Ethel caught a bus. It was two stops, but she was too tired to walk.
The meeting was at the Calvary Gospel Hall, the place where Lady Maud had her clinic. Ethel had come to Aldgate because it was the only district of London she had ever heard of, Maud having mentioned the name many times.
The hall was lit by cheerful gas mantels along the walls, and a coal stove in the middle of the room took the chill off the air. Cheap folding chairs had been put out in rows facing a table and a lectern. Ethel was greeted by the branch secretary, Bernie Leckwith, a studious, pedantic man with a good heart. Now he looked worried. “Our speaker has canceled,” he said.
Ethel was disappointed. “What are we going to do?” she asked. She looked around the room. “You’ve already got more than fifty people here.”
“They’re sending a substitute, but she’s not here yet, and I don’t know if she’ll be any good. She’s not even a party member.”
“Who is it?”
“Her name is Lady Maud Fitzherbert.” Bernie added disapprovingly: “I gather she’s from a coal-owning family.”

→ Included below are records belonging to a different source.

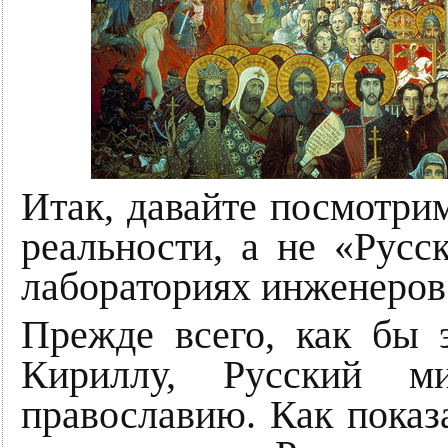
Итак, давайте посмотрим
реальности, а не «Русс
лабораториях инженеров
Прежде всего, как бы 
Кириллу, Русский 
православию. Как показ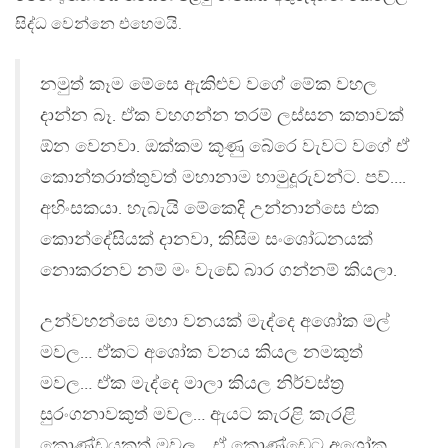
සිද්ධ වෙන්නෙ එහෙමයි.
නමුත් කෑම මේසෙ ඇකිළුව වගේ මේක වහල
දාන්න බෑ. ඒක වහගන්න තරම් ලස්සන කතාවක්
ඕන වෙනවා. ඔක්කම කූණු බේරෙ වැවට වගේ ඒ
කොන්තරාත්තුවත් මහානාම හාමුදූරුවන්ට. පව්….
අහිංසකයා. හැබැයි මේකෙදි උන්නාන්සෙ එක
කොන්දේසියක් දානවා, කිසිම සංශෝධනයක්
නොකරනව නම් මං වැඩේ බාර ගන්නම් කියලා.
උන්වහන්සෙ මහා වනයක් මැද්දෙ අශෝක මල්
මවල… ඒකට අශෝක වනය කියල නමකුත්
මවල… ඒක මැද්දෙ මාලා කියල නිර්වස්ත්‍ර
සුරංගනාවකුත් මවල… ඇයට කැරළි කැරළි
කොණ්ඩයකුත් මවල… ඒ කොණ්ඩෙට අශෝක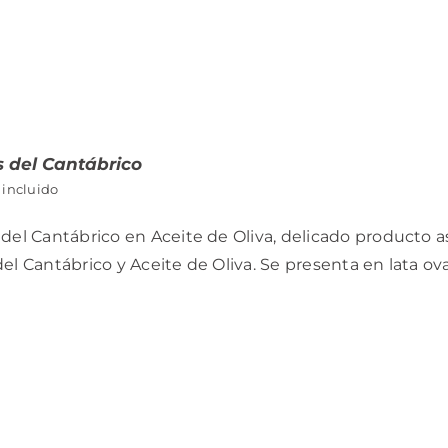
 del Cantábrico
 incluido
del Cantábrico en Aceite de Oliva, delicado producto 
el Cantábrico y Aceite de Oliva. Se presenta en lata ova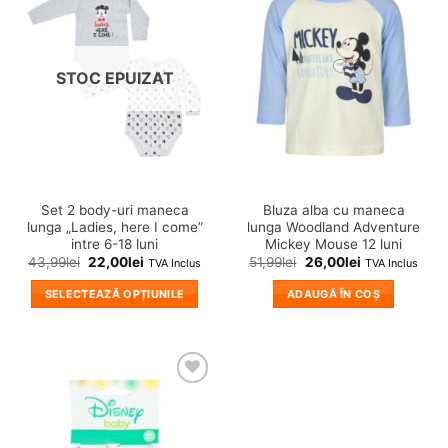
❤
❤
Adauga
Adauga
in
in
wishlist!
wishlist!
STOC EPUIZAT
Set 2 body-uri maneca
Bluza alba cu maneca
lunga „Ladies, here I come”
lunga Woodland Adventure
intre 6-18 luni
Mickey Mouse 12 luni
43,99
lei
22,00
lei
51,99
lei
26,00
lei
TVA Inclus
TVA Inclus
SELECTEAZĂ OPȚIUNILE
ADAUGĂ ÎN COȘ
Acest
produs
are
mai
❤
multe
Adauga
variații.
in
wishlist!
Opțiunile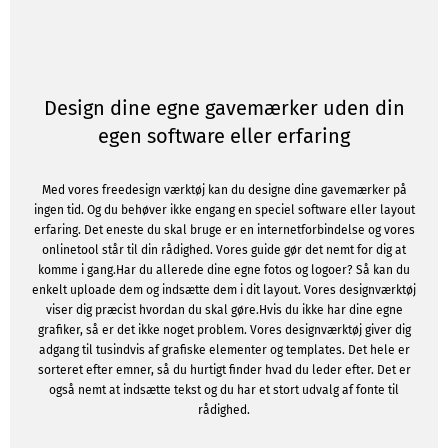
Design dine egne gavemærker uden din
egen software eller erfaring
Med vores freedesign værktøj kan du designe dine gavemærker på
ingen tid. Og du behøver ikke engang en speciel software eller layout
erfaring. Det eneste du skal bruge er en internetforbindelse og vores
onlinetool står til din rådighed. Vores guide gør det nemt for dig at
komme i gang.Har du allerede dine egne fotos og logoer? Så kan du
enkelt uploade dem og indsætte dem i dit layout. Vores designværktøj
viser dig præcist hvordan du skal gøre.Hvis du ikke har dine egne
grafiker, så er det ikke noget problem. Vores designværktøj giver dig
adgang til tusindvis af grafiske elementer og templates. Det hele er
sorteret efter emner, så du hurtigt finder hvad du leder efter. Det er
også nemt at indsætte tekst og du har et stort udvalg af fonte til
rådighed.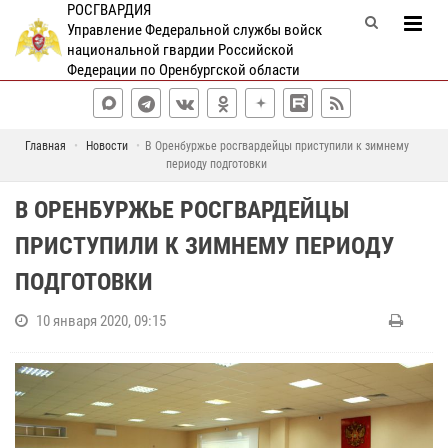
РОСГВАРДИЯ
Управление Федеральной службы войск
национальной гвардии Российской
Федерации по Оренбургской области
Главная
Новости
В Оренбуржье росгвардейцы приступили к зимнему
периоду подготовки
В ОРЕНБУРЖЬЕ РОСГВАРДЕЙЦЫ
ПРИСТУПИЛИ К ЗИМНЕМУ ПЕРИОДУ
ПОДГОТОВКИ
10 января 2020, 09:15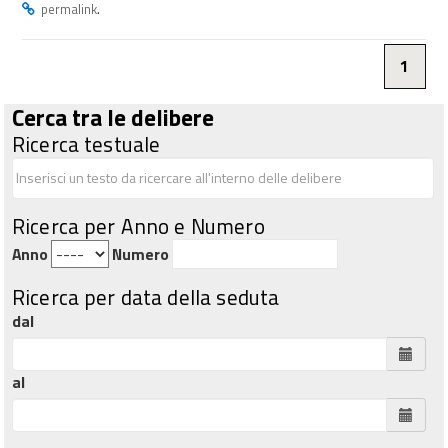
.
permalink
1
Cerca tra le delibere
Ricerca testuale
Ricerca per Anno e Numero
Anno
Numero
Ricerca per data della seduta
dal
al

Ethel laughed. “Fancy that!” she said. “I used to work for her.”
“Is she a good speaker?”
“I’ve no idea.”
Ethel was intrigued. She had not seen Maud since the fateful Tuesday when Maud had married Walter von Ulrich and Britain had declared war on Germany. Ethel still had the dress Walter had bought her, carefully wrapped in tissue paper and hanging in her wardrobe. It was pink silk with a gauzy overdress, and it was the most beautiful thing she had ever owned. Of course she could not fit into it now. Besides, it was too good for wearing to a Labour Party meeting. She still had the hat, too, in the original box from the shop in Bond Street.